By Mursi Saad El-Din
I have just finished reading Arab Television To-Day a book recently published by I.B. Taurus and written by Naomi Sakr, a reader in communication at the School of Media, Arts and Design, University of Westminister. Arab Television To-Day reads like an in-depth research on the conditions governing the world of media in the Arab region from the 1990s to the present time.
The author starts with a discussion of the effect of satellite television on the usual patronage which had previously dominated the region's television output. These new channels have brought about a new system of ownership "in which," according to Sakr "some owners were nominally private, but did not immediately hand market power to consumers or to cultural producers and to other professionals." This means, the author explains, that the so- called new Arab media outlets are still effectively under state control.
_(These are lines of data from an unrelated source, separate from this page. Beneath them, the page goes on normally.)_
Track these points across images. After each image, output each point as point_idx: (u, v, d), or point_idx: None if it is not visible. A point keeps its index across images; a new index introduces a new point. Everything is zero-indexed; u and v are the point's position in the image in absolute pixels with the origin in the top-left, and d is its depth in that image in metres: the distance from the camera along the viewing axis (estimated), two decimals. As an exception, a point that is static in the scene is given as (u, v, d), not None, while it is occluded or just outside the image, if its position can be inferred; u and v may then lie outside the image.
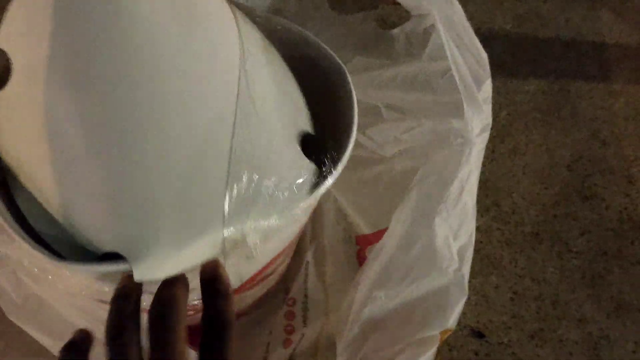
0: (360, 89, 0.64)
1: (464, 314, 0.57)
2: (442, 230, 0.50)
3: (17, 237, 0.40)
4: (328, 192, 0.67)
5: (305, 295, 0.62)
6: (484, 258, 0.68)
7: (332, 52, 0.51)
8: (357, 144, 0.68)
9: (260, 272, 0.52)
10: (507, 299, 0.67)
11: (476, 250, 0.68)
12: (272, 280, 0.59)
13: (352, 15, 0.69)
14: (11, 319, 0.50)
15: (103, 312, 0.44)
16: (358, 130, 0.65)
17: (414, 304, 0.50)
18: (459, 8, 0.53)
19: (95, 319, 0.47)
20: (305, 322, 0.60)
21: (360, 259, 0.65)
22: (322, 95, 0.53)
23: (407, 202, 0.51)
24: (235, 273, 0.48)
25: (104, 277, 0.40)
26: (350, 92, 0.49)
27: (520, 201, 0.73)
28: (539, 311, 0.66)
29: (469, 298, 0.53)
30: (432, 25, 0.57)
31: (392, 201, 0.64)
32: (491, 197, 0.73)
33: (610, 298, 0.67)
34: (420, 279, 0.49)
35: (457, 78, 0.51)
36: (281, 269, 0.60)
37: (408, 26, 0.63)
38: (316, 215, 0.68)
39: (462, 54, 0.52)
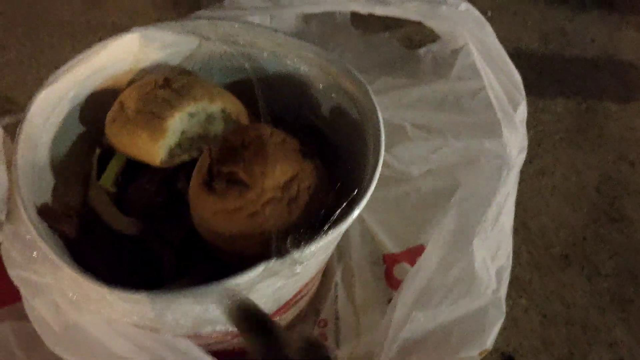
0: (386, 109, 0.67)
1: (493, 337, 0.60)
2: (480, 252, 0.52)
3: (63, 266, 0.43)
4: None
5: (337, 317, 0.64)
6: (514, 280, 0.70)
7: (353, 70, 0.54)
8: (383, 163, 0.71)
9: (295, 295, 0.54)
10: (536, 323, 0.69)
11: (506, 273, 0.71)
12: (303, 303, 0.61)
13: (376, 35, 0.71)
14: (52, 349, 0.52)
15: (143, 338, 0.47)
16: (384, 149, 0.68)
17: (452, 325, 0.52)
18: (490, 30, 0.55)
19: (135, 345, 0.48)
20: (337, 343, 0.62)
21: (388, 278, 0.67)
22: (347, 117, 0.56)
23: (445, 224, 0.53)
24: (275, 300, 0.51)
25: (148, 303, 0.42)
26: (375, 109, 0.51)
27: (548, 223, 0.75)
28: (569, 335, 0.68)
29: (499, 321, 0.55)
30: (461, 47, 0.60)
31: (419, 220, 0.66)
32: (519, 218, 0.75)
33: (641, 322, 0.69)
34: (458, 301, 0.51)
35: (492, 98, 0.53)
36: (312, 291, 0.62)
37: (435, 46, 0.66)
38: (342, 235, 0.70)
39: (496, 75, 0.55)
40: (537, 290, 0.70)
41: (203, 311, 0.43)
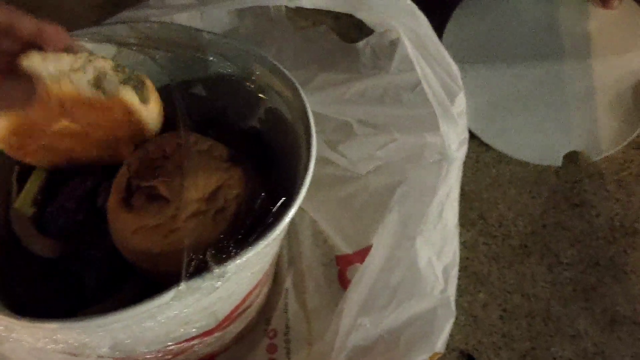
0: (329, 106, 0.66)
1: (452, 335, 0.59)
2: (424, 251, 0.51)
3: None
4: (303, 214, 0.68)
5: (287, 326, 0.63)
6: (471, 275, 0.70)
7: (282, 68, 0.52)
8: (330, 162, 0.70)
9: (237, 307, 0.53)
10: (496, 318, 0.68)
11: (463, 268, 0.70)
12: (251, 313, 0.60)
13: (313, 29, 0.70)
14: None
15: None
16: (330, 147, 0.67)
17: (400, 329, 0.51)
18: (423, 19, 0.54)
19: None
20: (288, 354, 0.61)
21: (342, 280, 0.66)
22: (279, 118, 0.55)
23: (387, 223, 0.53)
24: (211, 314, 0.49)
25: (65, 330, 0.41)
26: (304, 106, 0.50)
27: (506, 212, 0.74)
28: (530, 329, 0.68)
29: (456, 318, 0.54)
30: (398, 38, 0.59)
31: (371, 219, 0.65)
32: (476, 210, 0.74)
33: (604, 311, 0.68)
34: (405, 303, 0.51)
35: (428, 92, 0.52)
36: (259, 300, 0.61)
37: (373, 39, 0.65)
38: (292, 238, 0.69)
39: (432, 67, 0.54)
40: (496, 284, 0.69)
41: (123, 336, 0.41)
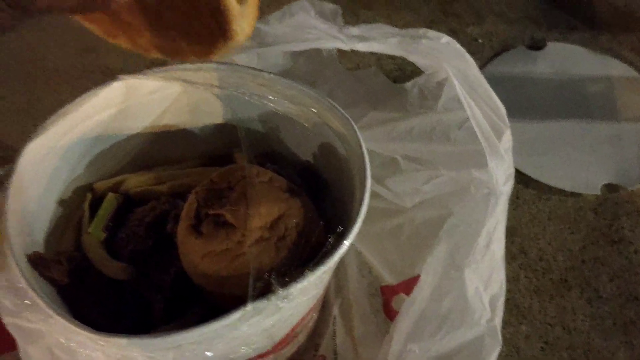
0: (377, 142, 0.68)
1: (496, 366, 0.59)
2: (472, 281, 0.52)
3: (52, 313, 0.43)
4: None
5: (335, 352, 0.64)
6: (513, 307, 0.70)
7: (337, 106, 0.54)
8: (376, 195, 0.71)
9: (292, 330, 0.54)
10: (538, 350, 0.68)
11: (505, 300, 0.71)
12: (302, 338, 0.61)
13: (364, 70, 0.72)
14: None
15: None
16: (377, 181, 0.68)
17: (448, 356, 0.51)
18: (471, 62, 0.56)
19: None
20: (336, 379, 0.62)
21: (387, 310, 0.67)
22: (333, 152, 0.57)
23: (437, 254, 0.54)
24: (269, 335, 0.51)
25: (136, 347, 0.43)
26: (359, 143, 0.52)
27: (547, 247, 0.75)
28: (571, 361, 0.68)
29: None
30: (446, 78, 0.61)
31: (416, 251, 0.66)
32: (517, 245, 0.75)
33: (644, 344, 0.68)
34: (453, 331, 0.51)
35: (476, 129, 0.54)
36: (310, 325, 0.62)
37: (420, 80, 0.67)
38: (338, 268, 0.70)
39: (479, 106, 0.55)
40: (537, 317, 0.69)
41: (189, 354, 0.43)
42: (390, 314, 0.67)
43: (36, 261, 0.47)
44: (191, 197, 0.48)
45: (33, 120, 0.87)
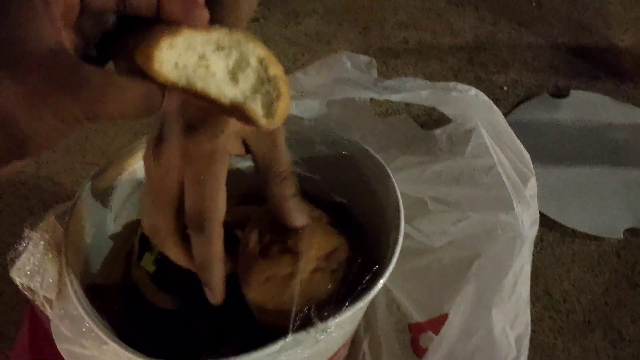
0: (406, 184, 0.71)
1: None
2: (499, 321, 0.54)
3: (107, 340, 0.46)
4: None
5: (365, 387, 0.66)
6: (538, 348, 0.71)
7: (371, 151, 0.57)
8: (405, 235, 0.73)
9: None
10: (563, 389, 0.69)
11: (529, 340, 0.72)
12: (332, 373, 0.63)
13: (395, 117, 0.76)
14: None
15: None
16: (406, 222, 0.71)
17: (475, 393, 0.53)
18: (498, 112, 0.59)
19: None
20: (366, 414, 0.64)
21: (415, 347, 0.69)
22: (367, 194, 0.60)
23: (465, 294, 0.56)
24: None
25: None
26: (393, 186, 0.55)
27: (570, 289, 0.77)
28: (596, 401, 0.69)
29: (525, 389, 0.57)
30: (473, 127, 0.64)
31: (443, 290, 0.68)
32: (541, 286, 0.77)
33: (668, 386, 0.69)
34: (480, 369, 0.53)
35: (503, 175, 0.57)
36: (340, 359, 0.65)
37: (449, 127, 0.70)
38: (368, 305, 0.72)
39: (505, 154, 0.58)
40: (561, 357, 0.71)
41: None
42: (418, 351, 0.69)
43: (92, 291, 0.51)
44: (250, 226, 0.51)
45: (81, 159, 0.91)
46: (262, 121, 0.40)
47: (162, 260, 0.57)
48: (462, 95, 0.56)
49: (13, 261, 0.50)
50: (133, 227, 0.61)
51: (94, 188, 0.56)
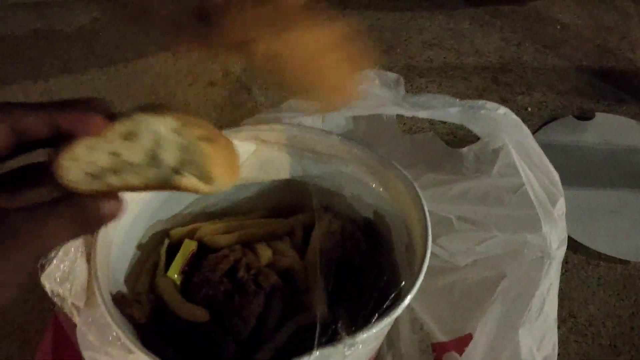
0: (432, 203, 0.70)
1: None
2: (526, 341, 0.53)
3: (134, 348, 0.46)
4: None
5: (387, 405, 0.65)
6: (563, 371, 0.70)
7: (400, 167, 0.58)
8: (431, 254, 0.73)
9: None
10: (588, 414, 0.68)
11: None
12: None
13: (421, 134, 0.76)
14: None
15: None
16: (431, 240, 0.71)
17: (501, 413, 0.53)
18: (527, 131, 0.59)
19: None
20: None
21: (437, 368, 0.68)
22: (396, 210, 0.60)
23: (491, 313, 0.55)
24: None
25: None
26: (421, 204, 0.55)
27: (596, 313, 0.75)
28: None
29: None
30: (501, 146, 0.64)
31: (468, 309, 0.67)
32: (567, 309, 0.75)
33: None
34: (507, 389, 0.52)
35: (531, 195, 0.56)
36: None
37: (476, 146, 0.69)
38: (392, 323, 0.72)
39: (534, 173, 0.58)
40: (587, 381, 0.70)
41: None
42: (440, 371, 0.68)
43: (119, 300, 0.51)
44: None
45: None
46: (203, 188, 0.36)
47: (190, 270, 0.57)
48: (491, 113, 0.56)
49: (43, 267, 0.50)
50: (160, 238, 0.62)
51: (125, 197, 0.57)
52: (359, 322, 0.47)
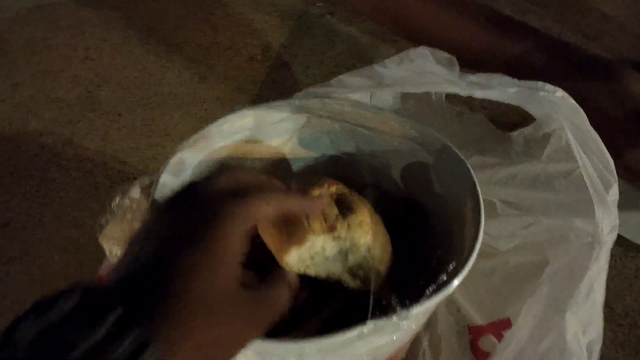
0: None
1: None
2: (572, 325, 0.53)
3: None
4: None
5: (423, 384, 0.66)
6: (601, 358, 0.70)
7: (452, 146, 0.58)
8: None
9: (390, 357, 0.56)
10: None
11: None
12: (395, 366, 0.63)
13: (470, 116, 0.75)
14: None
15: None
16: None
17: (544, 395, 0.53)
18: (584, 116, 0.58)
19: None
20: (424, 410, 0.64)
21: (474, 349, 0.68)
22: (447, 190, 0.60)
23: (538, 295, 0.55)
24: (372, 358, 0.53)
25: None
26: (475, 185, 0.55)
27: (632, 304, 0.75)
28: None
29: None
30: (553, 130, 0.63)
31: (506, 294, 0.67)
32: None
33: None
34: (551, 371, 0.53)
35: (586, 179, 0.56)
36: (401, 356, 0.64)
37: (526, 130, 0.69)
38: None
39: (589, 159, 0.57)
40: (622, 371, 0.70)
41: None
42: (477, 353, 0.68)
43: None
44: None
45: (147, 139, 0.93)
46: (353, 285, 0.51)
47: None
48: (549, 95, 0.56)
49: (102, 228, 0.51)
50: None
51: (177, 165, 0.57)
52: (411, 297, 0.47)
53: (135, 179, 0.58)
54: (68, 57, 1.10)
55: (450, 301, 0.72)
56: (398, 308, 0.45)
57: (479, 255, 0.70)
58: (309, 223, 0.47)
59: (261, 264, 0.52)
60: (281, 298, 0.43)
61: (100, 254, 0.63)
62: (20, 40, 1.15)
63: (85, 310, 0.30)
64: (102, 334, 0.28)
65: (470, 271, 0.72)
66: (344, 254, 0.49)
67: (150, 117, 0.97)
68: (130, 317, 0.30)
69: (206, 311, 0.34)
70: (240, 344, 0.38)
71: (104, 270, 0.65)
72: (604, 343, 0.72)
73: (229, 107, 0.98)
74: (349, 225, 0.49)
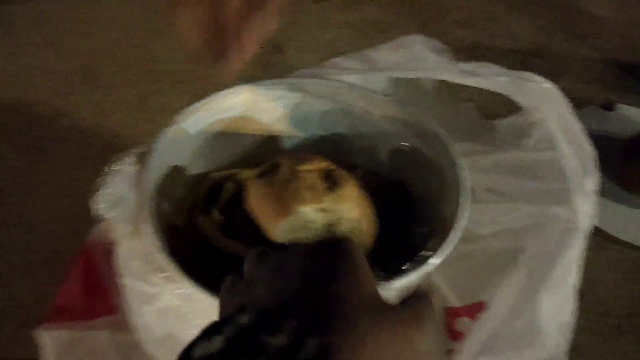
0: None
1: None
2: (545, 307, 0.55)
3: (181, 278, 0.48)
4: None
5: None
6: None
7: (441, 130, 0.59)
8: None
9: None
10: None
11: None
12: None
13: (458, 105, 0.77)
14: (152, 352, 0.57)
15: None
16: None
17: (516, 373, 0.54)
18: (569, 107, 0.60)
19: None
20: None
21: (449, 330, 0.70)
22: (425, 171, 0.61)
23: (514, 279, 0.57)
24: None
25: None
26: (462, 168, 0.57)
27: (604, 294, 0.77)
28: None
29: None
30: (537, 120, 0.65)
31: (482, 278, 0.69)
32: (576, 287, 0.77)
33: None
34: (524, 349, 0.54)
35: (566, 167, 0.58)
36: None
37: (512, 119, 0.70)
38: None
39: (571, 148, 0.59)
40: (593, 357, 0.72)
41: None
42: (452, 334, 0.70)
43: (168, 231, 0.52)
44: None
45: (143, 115, 0.94)
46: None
47: (228, 211, 0.58)
48: (537, 86, 0.57)
49: (96, 192, 0.52)
50: (201, 179, 0.63)
51: (172, 135, 0.58)
52: (394, 273, 0.48)
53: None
54: (66, 30, 1.10)
55: (428, 283, 0.73)
56: (382, 282, 0.46)
57: (458, 241, 0.72)
58: (299, 194, 0.49)
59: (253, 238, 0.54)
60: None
61: (93, 222, 0.64)
62: (20, 11, 1.14)
63: (263, 322, 0.30)
64: (284, 341, 0.29)
65: (449, 255, 0.74)
66: (332, 225, 0.51)
67: (146, 92, 0.97)
68: (305, 327, 0.31)
69: (371, 320, 0.34)
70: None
71: (94, 237, 0.66)
72: (575, 329, 0.74)
73: (223, 86, 0.99)
74: (337, 198, 0.50)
The author believes that satellite television channels were created as an instant weapon at the time of the 1991 Gulf War, without any accompanying legislation to oversee their independence. New entrance to the Arab television landscape, Sakr explains, can be categorised according to three pre-defined approaches to the business of broadcasting. In a dual-product model in which advertising revenues finance content, television owners supply programmes to viewers as a means of supplying viewers to advertisers in the sense that audiences form a potential market for items to be advertised in programme breaks. This means that advertisers' interest can influence programme development and scheduling on the basis of demographic calculation about viewers' age, purchasing power and daily leisure time.
"In television globally," goes on the author "there are two obvious alternatives to this model. On the one hand, based on a distinction in status between consumer and citizen is the possibility of addressing television audience not as a market but as a public with an exhaustive range of information needs. On the other, is the distinction between satisfying market demand and satisfying demand for favourable publicity on the part of prominent political figures. Then there is the television that caters neither to citizen nor to consumer, but to the perceived self-interest of those with deep enough pockets, concerned with organizing information, so as to suppress or disseminate particular messages."
Arab television channels launched during the first phase of expansion in the 1990s seem to fit at least the first and third of these categories in some respect. The author gives as an example Lebanon's privately owned LBC as the most market-oriented and intent on making profit. Other channels displayed the potential for overlap between the three models. Orbit for example which was launched in 1994 depended on affluent professionals. Its chief executive Samir Abdel-Hadi described Orbit as a commercial business and not a public service enterprise. It was Orbit that first experimented in 1994- 1996 with Arabic language news programming commissioned from a public service source, the British Broadcasting Corporation (BBC). Then Al-Jazeera was created in 1996 with a mission to become self-financing within five years, through advertising sales based on expectations of healthy viewing figures. Its failure in this exposed the politicised nature of advertising sales in Arab television. To save the channel Qatar's ruler continued to finance it: "portraying this decision as a public service consistent with Qatar's project of turning itself into a parliamentary democracy," Sakr says.
The author then discusses how the changing regulations in several Arab countries opened the way to newcomers, and how the established players behind companies like MBC, Al-Jazzera, Dubai TV and Rotana expanded their operations into groups of channels such as Al-Resaleh which framed their efforts in business terms "not as spreading a message, but as meeting a market need. Like other channels they tailored their coverage to avoid offending advertisers."
According to Sakr, the rate of new channel formation continued to rise and it is estimated that there are over a hundred channels now in the Arab world. One media expert commented on this phenomenon by saying that to start a new satellite channel all you need is a room and three cameras.